La joven, nacida en Birmingham, explicó que los primeros síntomas aparecieron años atrás, durante un viaje a Estados Unidos. Apenas descendió del avión y mientras esperaba su equipaje en la cinta transportadora, comenzó a notar que veía doble, algo que hasta ese momento nunca le había ocurrido. Abi relató que intentó parpadear varias veces para ver si el problema desaparecía, pero la visión seguía alterada. En ese momento le comentó a su pareja que algo no estaba bien, aunque no tenía náuseas ni otros malestares.

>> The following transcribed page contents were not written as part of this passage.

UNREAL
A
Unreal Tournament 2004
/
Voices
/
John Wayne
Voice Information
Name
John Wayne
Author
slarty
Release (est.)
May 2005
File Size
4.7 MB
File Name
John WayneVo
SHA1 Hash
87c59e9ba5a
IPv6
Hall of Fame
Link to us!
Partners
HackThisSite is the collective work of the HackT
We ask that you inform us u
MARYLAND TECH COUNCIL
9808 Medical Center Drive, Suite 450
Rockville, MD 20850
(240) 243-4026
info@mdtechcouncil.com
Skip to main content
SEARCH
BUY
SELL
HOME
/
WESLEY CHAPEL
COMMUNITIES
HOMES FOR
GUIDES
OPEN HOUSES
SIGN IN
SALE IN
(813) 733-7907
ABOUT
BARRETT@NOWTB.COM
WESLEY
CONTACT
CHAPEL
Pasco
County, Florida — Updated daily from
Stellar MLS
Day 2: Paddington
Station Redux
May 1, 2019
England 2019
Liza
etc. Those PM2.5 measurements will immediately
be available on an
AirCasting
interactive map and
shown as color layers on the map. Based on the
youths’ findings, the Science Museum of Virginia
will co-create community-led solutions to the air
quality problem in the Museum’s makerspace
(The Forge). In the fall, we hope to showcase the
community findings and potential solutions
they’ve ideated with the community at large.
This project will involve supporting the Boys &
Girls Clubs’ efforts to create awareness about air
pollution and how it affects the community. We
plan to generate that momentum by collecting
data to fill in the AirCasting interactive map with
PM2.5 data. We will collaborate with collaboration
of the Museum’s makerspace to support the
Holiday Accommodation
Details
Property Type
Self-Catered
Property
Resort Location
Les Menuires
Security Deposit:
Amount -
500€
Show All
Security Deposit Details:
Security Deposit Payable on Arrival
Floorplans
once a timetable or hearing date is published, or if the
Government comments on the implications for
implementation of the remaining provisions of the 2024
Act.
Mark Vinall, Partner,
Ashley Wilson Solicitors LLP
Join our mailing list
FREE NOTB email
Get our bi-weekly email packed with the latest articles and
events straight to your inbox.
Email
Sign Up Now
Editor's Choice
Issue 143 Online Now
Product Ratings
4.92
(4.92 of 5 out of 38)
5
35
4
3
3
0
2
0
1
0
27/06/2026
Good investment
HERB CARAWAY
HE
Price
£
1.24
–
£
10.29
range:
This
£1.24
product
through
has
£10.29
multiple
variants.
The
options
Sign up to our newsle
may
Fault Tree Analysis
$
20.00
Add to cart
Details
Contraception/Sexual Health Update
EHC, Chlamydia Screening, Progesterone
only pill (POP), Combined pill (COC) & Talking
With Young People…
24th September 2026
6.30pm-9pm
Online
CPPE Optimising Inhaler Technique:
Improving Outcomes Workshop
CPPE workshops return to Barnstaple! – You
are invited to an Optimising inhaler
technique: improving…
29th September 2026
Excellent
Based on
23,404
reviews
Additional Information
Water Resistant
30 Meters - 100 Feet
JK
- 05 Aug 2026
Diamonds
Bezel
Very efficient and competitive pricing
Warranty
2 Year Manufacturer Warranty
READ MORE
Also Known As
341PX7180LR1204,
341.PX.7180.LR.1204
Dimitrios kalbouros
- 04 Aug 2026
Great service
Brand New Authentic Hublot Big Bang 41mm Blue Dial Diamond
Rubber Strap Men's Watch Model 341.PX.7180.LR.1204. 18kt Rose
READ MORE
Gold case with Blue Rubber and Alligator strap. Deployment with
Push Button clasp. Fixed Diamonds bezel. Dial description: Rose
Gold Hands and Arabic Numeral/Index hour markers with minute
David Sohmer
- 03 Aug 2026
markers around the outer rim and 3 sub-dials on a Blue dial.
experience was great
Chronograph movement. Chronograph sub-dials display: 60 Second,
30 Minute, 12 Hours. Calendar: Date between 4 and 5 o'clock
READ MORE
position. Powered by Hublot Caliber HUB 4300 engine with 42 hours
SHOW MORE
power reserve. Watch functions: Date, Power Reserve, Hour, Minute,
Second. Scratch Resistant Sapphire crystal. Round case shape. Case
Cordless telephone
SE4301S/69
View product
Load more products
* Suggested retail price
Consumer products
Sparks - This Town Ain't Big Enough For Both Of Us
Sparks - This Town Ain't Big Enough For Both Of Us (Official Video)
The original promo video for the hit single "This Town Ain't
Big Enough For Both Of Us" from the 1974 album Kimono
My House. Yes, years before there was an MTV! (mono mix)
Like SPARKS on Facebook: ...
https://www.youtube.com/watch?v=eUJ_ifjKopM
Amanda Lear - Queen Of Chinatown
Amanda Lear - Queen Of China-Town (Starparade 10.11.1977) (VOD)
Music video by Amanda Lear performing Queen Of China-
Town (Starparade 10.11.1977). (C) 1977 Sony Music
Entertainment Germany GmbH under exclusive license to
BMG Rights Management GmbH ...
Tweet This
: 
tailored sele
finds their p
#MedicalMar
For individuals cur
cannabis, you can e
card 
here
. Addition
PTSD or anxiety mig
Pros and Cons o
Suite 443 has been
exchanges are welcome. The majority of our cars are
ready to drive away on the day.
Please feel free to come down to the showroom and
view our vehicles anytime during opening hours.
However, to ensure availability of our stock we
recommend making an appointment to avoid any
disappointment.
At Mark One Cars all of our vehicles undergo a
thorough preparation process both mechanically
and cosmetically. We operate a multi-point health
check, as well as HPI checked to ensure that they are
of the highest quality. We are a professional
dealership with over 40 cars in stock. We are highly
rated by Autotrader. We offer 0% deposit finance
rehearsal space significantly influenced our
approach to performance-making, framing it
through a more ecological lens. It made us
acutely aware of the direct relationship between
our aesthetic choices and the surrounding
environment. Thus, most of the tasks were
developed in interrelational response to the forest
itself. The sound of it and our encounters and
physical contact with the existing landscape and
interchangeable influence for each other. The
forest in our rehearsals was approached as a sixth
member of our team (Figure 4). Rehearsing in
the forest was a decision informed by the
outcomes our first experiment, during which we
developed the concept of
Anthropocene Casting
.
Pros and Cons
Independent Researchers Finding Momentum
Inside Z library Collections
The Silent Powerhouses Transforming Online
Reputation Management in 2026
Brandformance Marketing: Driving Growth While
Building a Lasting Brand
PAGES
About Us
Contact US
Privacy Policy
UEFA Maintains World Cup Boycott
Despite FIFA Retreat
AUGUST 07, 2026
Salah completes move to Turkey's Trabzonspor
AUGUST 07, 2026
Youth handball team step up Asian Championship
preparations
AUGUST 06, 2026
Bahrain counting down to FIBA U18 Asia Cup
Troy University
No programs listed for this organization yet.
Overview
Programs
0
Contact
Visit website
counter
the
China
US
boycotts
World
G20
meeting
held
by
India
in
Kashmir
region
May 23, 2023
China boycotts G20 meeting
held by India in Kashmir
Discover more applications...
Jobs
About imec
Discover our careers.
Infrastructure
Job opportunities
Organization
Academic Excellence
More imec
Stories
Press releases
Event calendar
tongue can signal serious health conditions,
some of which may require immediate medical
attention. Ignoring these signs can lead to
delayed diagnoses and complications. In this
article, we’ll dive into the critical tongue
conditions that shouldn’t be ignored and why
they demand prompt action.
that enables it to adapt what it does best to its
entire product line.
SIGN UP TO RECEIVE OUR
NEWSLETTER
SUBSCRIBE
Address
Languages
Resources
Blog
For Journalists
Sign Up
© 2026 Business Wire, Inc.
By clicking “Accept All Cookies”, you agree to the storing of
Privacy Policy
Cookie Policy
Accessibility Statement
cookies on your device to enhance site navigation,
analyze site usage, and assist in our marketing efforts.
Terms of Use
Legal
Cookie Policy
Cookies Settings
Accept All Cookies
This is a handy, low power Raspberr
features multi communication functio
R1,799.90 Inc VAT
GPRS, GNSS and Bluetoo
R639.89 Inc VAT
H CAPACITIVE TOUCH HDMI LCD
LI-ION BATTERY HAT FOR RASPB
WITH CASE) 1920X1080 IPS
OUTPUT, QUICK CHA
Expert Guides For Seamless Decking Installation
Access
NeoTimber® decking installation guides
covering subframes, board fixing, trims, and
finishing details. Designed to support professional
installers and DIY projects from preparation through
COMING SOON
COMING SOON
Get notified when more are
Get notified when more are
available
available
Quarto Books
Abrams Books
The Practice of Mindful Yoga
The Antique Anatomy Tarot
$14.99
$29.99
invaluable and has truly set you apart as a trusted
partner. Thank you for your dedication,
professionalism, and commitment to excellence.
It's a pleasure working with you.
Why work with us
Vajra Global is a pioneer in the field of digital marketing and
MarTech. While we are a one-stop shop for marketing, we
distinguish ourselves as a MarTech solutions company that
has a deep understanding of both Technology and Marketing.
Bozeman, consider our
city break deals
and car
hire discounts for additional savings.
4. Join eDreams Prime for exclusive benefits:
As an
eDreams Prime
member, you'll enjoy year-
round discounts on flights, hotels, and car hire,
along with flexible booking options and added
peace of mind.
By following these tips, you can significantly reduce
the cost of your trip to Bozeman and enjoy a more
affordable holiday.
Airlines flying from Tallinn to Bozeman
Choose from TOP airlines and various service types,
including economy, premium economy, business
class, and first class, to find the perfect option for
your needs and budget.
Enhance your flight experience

En un principio creyó que todo se debía al cansancio o a los cambios de presión del vuelo. Sin embargo, con el correr de los días surgieron síntomas más preocupantes: empezó a perder coordinación del lado derecho del cuerpo y notó que no podía realizar movimientos simples, como maquillarse.

Ante ese cuadro, acudió a un centro de urgencias en Massachusetts, donde le realizaron una tomografía que no mostró anomalías. Los médicos le aconsejaron que se hiciera estudios más profundos al regresar al Reino Unido. Pero durante el viaje de vuelta y en los meses siguientes, los problemas continuaron y se sumaron otros: dificultad para tragar, desviación del ojo izquierdo y torpeza en la mano.

Finalmente, en julio de 2019, en el Queen Elizabeth Hospital de Birmingham, una resonancia magnética reveló la causa: un tumor en la parte posterior izquierda del cráneo, con extensión hacia la zona alta de la médula, de un tamaño similar al de una pelota de golf. El diagnóstico fue contundente: se trataba de un glioma de grado 3, un tumor agresivo y de rápido crecimiento que no podía operarse por su ubicación.

Abi comenzó un tratamiento con quimioterapia y radioterapia que le provocó la pérdida total del cabello y diversos efectos secundarios. En 2020, los controles mostraron una reducción significativa del tumor, que pasó a tener el tamaño de una uva. Con el tiempo fue recuperando movilidad, primero en el brazo derecho y luego en la pierna izquierda. Hoy trabaja como secretaria en un colegio y continúa con controles periódicos mediante resonancias para vigilar la evolución de su cuadro.